PROBLEM LINK:
Editorialist: Rounaq Jhunjhunu Wala
DIFFICULTY:
EASY
PREREQUISITES:
Modulo
PROBLEM:
Given a number N, we need to find the sum of all integers i from 1 to N such that 2^i+1 is divisible by 3.
EXPLANATION:
We can try the naive approach of finding 2^i+1 for 1 \leq i \leq N, and check for 3-divisibility. To handle large exponents, we can take mod at every stage of exponentiation so that the resulting number is small. Finally we can use fast exponentiation to find the powers of 2. But, we can easily see that all the above approaches are \Omega(N) and hence won’t work on the original constraints.
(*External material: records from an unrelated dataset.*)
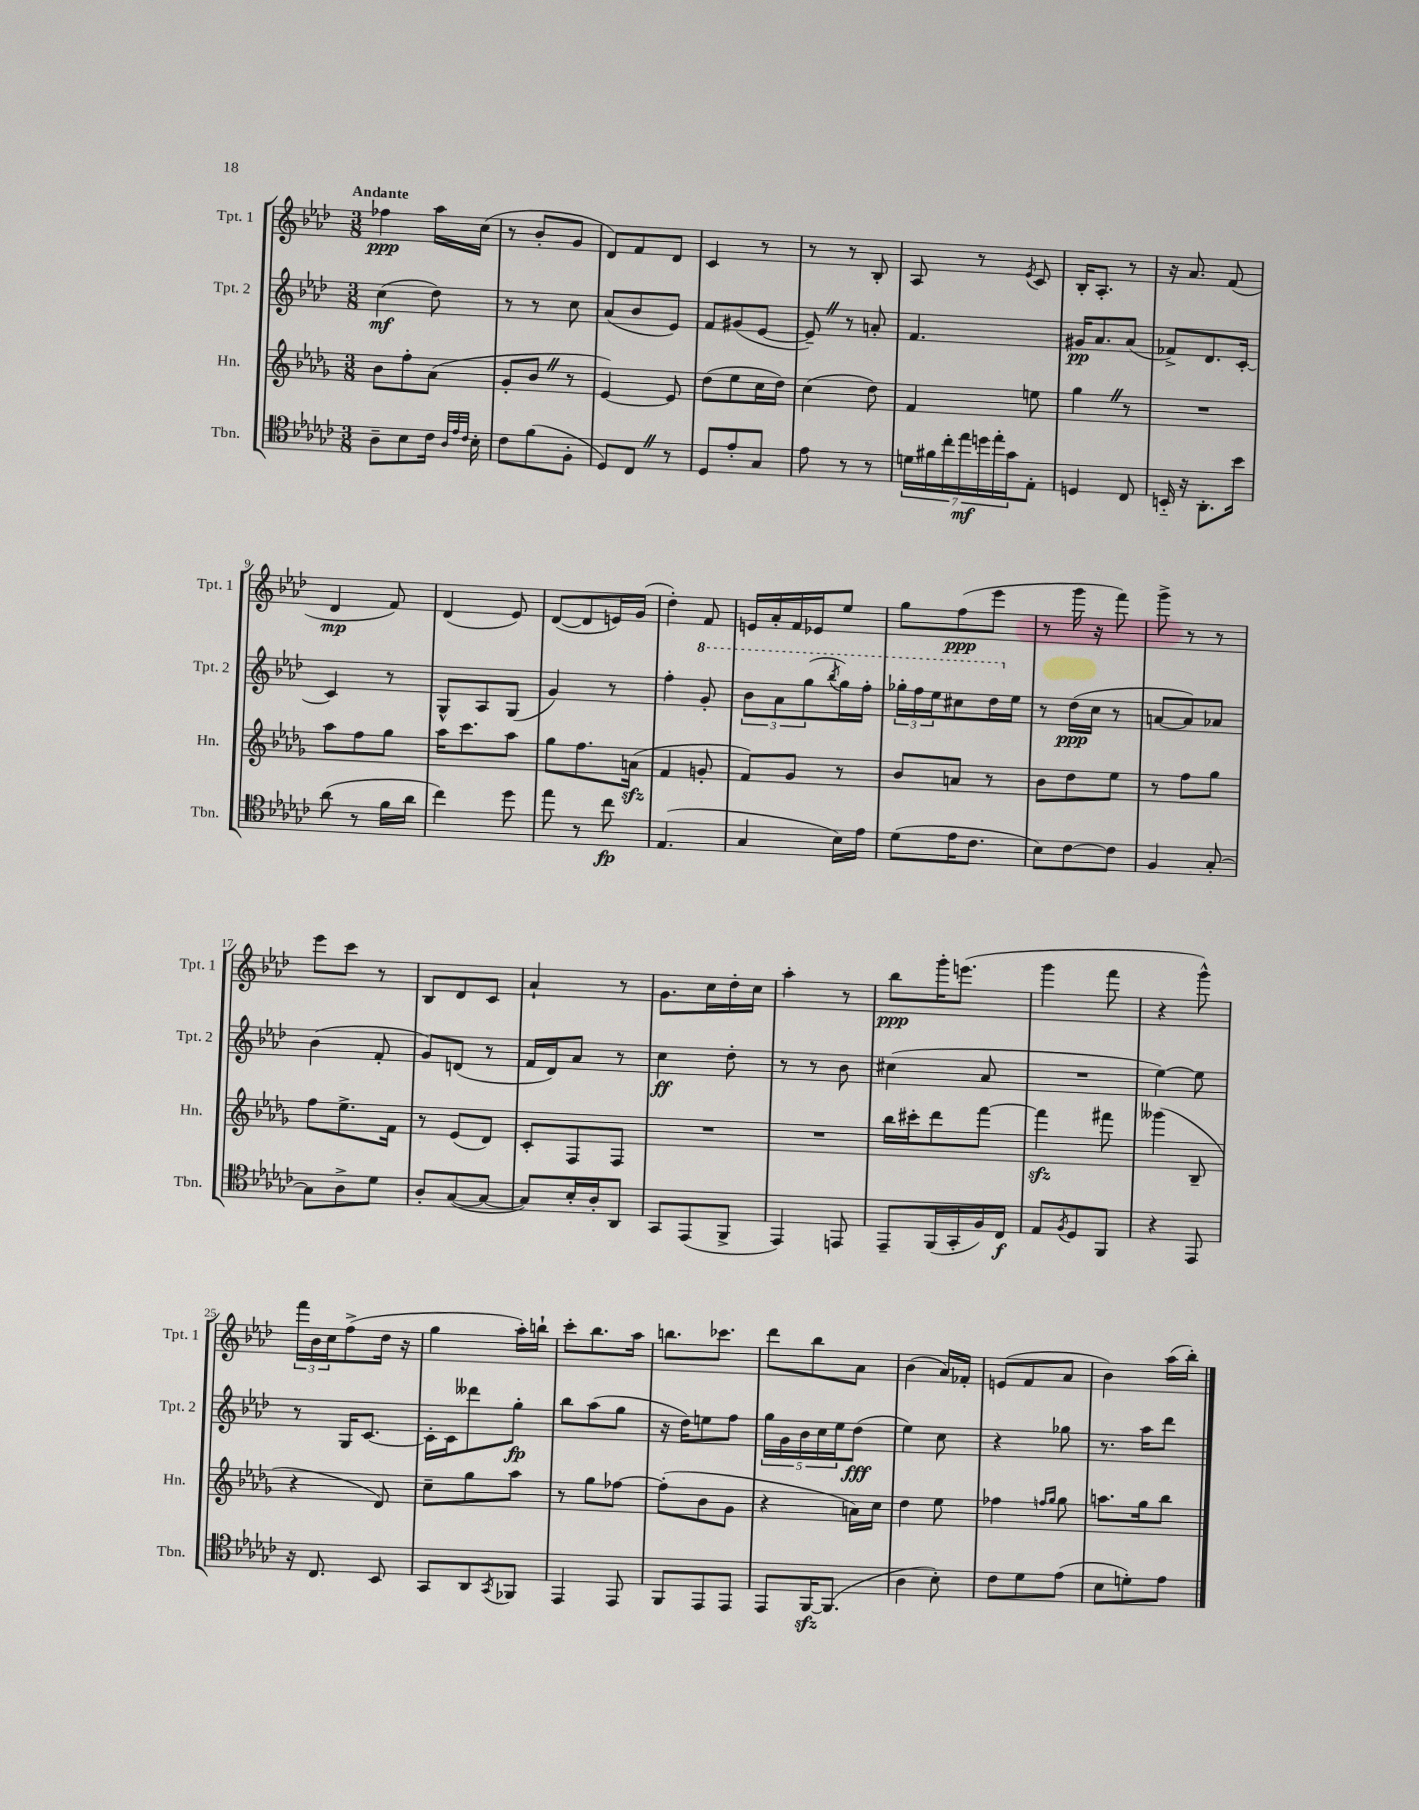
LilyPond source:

<<
\new StaffGroup <<
\new Staff = "s0" \with { instrumentName = "Tpt. 1" shortInstrumentName = "Tpt. 1" } {
    \clef treble \key aes \major \numericTimeSignature \time 3/8 \tempo "Andante"
    fes''4\ppp aes''16 c''16( |
    r8 bes'8-. g'8 |
    des'8) f'8 des'8 |
    c'4 r8 |
    r8 r8 bes8-. |
    aes8 r8 \acciaccatura { ees'8 } c'8 |
    bes16-. aes8.-. r8 |
    r16 aes'8. f'8( |
    des'4\mp f'8) |
    des'4( ees'8) |
    des'8~( des'8 e'16) g'16( |
    des''4-.) f'8 |
    e'16 aes'16-. f'16 ees'16 ees''8 |
    g''8 f''8\ppp( ees'''8 |
    r8 g'''16 r16 f'''8) |
    g'''8-> r8 r8 |
    ees'''8 c'''8 r8 |
    bes8 des'8 c'8 |
    aes'4-! r8 |
    g'8. c''16 des''16-. c''16 |
    aes''4-. r8 |
    bes''8\ppp g'''16-. e'''8.( |
    g'''4 f'''8 |
    r4 g'''8-^) |
    \tuplet 3/2 { f'''16 bes'16 c''16 } f''8->( des''16 r16 |
    g''4 aes''16-.) b''16-! |
    c'''8-. bes''8. aes''16 |
    b''8. ces'''8. |
    des'''8 bes''8 aes'8 |
    bes'4( aes'16) fes'16-. |
    e'8( f'8 aes'8 |
    bes'4) aes''16( bes''16-.) \bar "|." |
}
\new Staff = "s1" \with { instrumentName = "Tpt. 2" shortInstrumentName = "Tpt. 2" } {
    \clef treble \key aes \major \numericTimeSignature \time 3/8
    c''4\mf( des''8) |
    r8 r8 c''8 |
    aes'8( bes'8 ees'8) |
    f'8 gis'8( ees'8~ |
    ees'8--) \once \override BreathingSign.text = \markup { \musicglyph "scripts.caesura.straight" } \breathe r8 a'8-. |
    f'4. |
    gis'16\pp aes'8. aes'8( |
    fes'8->) des'8. c'16~-. |
    c'4 r8 |
    g8-^ aes8 g8( |
    g'4) r8 |
    f''4-. \ottava #1 g''8-. |
    \tuplet 3/2 { bes''8 aes''8 g'''8( } \acciaccatura { bes'''8 } g'''16) f'''16-. |
    \tuplet 3/2 { ges'''16-. f'''16 ees'''16 } cis'''8 des'''16 \ottava #0 ees''16 |
    r8 des''16\ppp( c''16 r8 |
    a'8~ a'8) aes'8 |
    bes'4( f'8-. |
    g'8) d'8( r8 |
    f'16 des'16) aes'8 r8 |
    c''4\ff des''8-. |
    r8 r8 bes'8 |
    cis''4( aes'8 |
    R4. |
    ees''4~) ees''8 |
    r8 g16 c'8.~ |
    c'16-. c'16 deses'''8 g''8-.\fp |
    bes''8 aes''8( g''8 |
    r16 des''16) e''8 f''8 |
    \tuplet 5/4 { g''16 g'16 bes'16 c''16 ees''16 } des''8\fff( |
    ees''4) c''8 |
    r4 ges''8 |
    r8. aes''16 des'''8 \bar "|." |
}
\new Staff = "s2" \with { instrumentName = "Hn." shortInstrumentName = "Hn." } {
    \clef treble \key des \major \numericTimeSignature \time 3/8
    bes'8 f''8-. aes'8( |
    ges'8-. bes'8 \once \override BreathingSign.text = \markup { \musicglyph "scripts.caesura.straight" } \breathe r8 |
    ees'4~) ees'8 |
    des''8( ees''8 c''16 des''16) |
    c''4( des''8) |
    f'4 e''8 |
    ges''4 \once \override BreathingSign.text = \markup { \musicglyph "scripts.caesura.straight" } \breathe r8 |
    R4. |
    aes''8 f''8 ges''8 |
    aes''16 c'''8. aes''8 |
    ges''8 f''8. a'16\sfz( |
    f'4 g'8-. |
    f'8) ges'8 r8 |
    bes'8 a'8 r8 |
    bes'8 des''8 ees''8 |
    r8 f''8 ges''8 |
    f''8 ees''8.-> f'16 |
    r8 ees'8( des'8) |
    c'8-. f8 f8 |
    R4. |
    R4. |
    bes''16 cis'''16-. des'''8 f'''8~ |
    f'''4\sfz fis'''8 |
    geses'''4( bes8-- |
    r4 des'8) |
    c''8-- ges''8 aes''8 |
    r8 ges''8 fes''8~ |
    fes''8-.( bes'8 ges'8 |
    r4 a'16) c''16 |
    des''4 ees''8 |
    fes''4 \grace { f''16 ges''16 } ges''8 |
    a''8. ges''16 bes''8 \bar "|." |
}
\new Staff = "s3" \with { instrumentName = "Tbn." shortInstrumentName = "Tbn." } {
    \clef tenor \key ges \major \numericTimeSignature \time 3/8
    aes8-- bes8 ces'16 \grace { aes32 ees'32 ces'32 } bes16-. |
    ces'8 f'8( f8-. |
    des8) ces8 \once \override BreathingSign.text = \markup { \musicglyph "scripts.caesura.straight" } \breathe r8 |
    des8 ees'8-. ges8 |
    ees'8 r8 r8 |
    \tuplet 7/4 { d'16 fis'16 ces''16-. ees''16\mf d''16 ees''16-. ges'16 } ees8-. |
    d4 ces8 |
    b,16-_ r16 aes,8.-. bes'16 |
    aes'8( r8 f'16 aes'16 |
    ces''4) des''8 |
    ees''8 r8 ces''8\fp |
    ees4.( |
    ges4 bes16) ees'16 |
    des'8( ees'16 ces'8. |
    bes8) ces'8~ ces'8 |
    f4 ges8~-. |
    ges8 aes8-> des'8 |
    aes8-. ges8~( ges8~ |
    ges8) bes16-. aes16-. aes,8 |
    ges,8 ees,8( f,8-> |
    ees,4) e,8 |
    ees,8-- f,16( ges,16-. f16) ces16\f |
    ees8 \acciaccatura { f8 } des8 f,8 |
    r4 ees,8 |
    r16 ces8. bes,8 |
    ges,8 aes,8 \acciaccatura { ges,8 } fes,8 |
    ees,4 ees,8 |
    f,8 ees,8 ees,8 |
    ees,8 f,16~\sfz f,8.( |
    aes4 bes8-.) |
    ces'8 des'8 ees'8( |
    bes8 d'8-.) ees'8 \bar "|." |
}
>>
>>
We would need a formula for solving this problem, which we will derive now. We know that 2^i+1 \equiv 0 \mod 3, which is equivalent to 2^i = 2 \mod 3. Now, 2 \equiv 2 \mod 3 and 2^2 \equiv 1 \mod 3, and by the property (a*b)%m = ((a%m)*(b%m))%m, we can deduce that 2^i \equiv 2 \mod 3 if i is odd, else 2^i \equiv 1 \mod 3.
THe above reduces the problem to just finding the sum of odd integers from 1 to N, which can be easily proved to be equal to \lfloor \frac{N+1}{2} \rfloor ^ 2.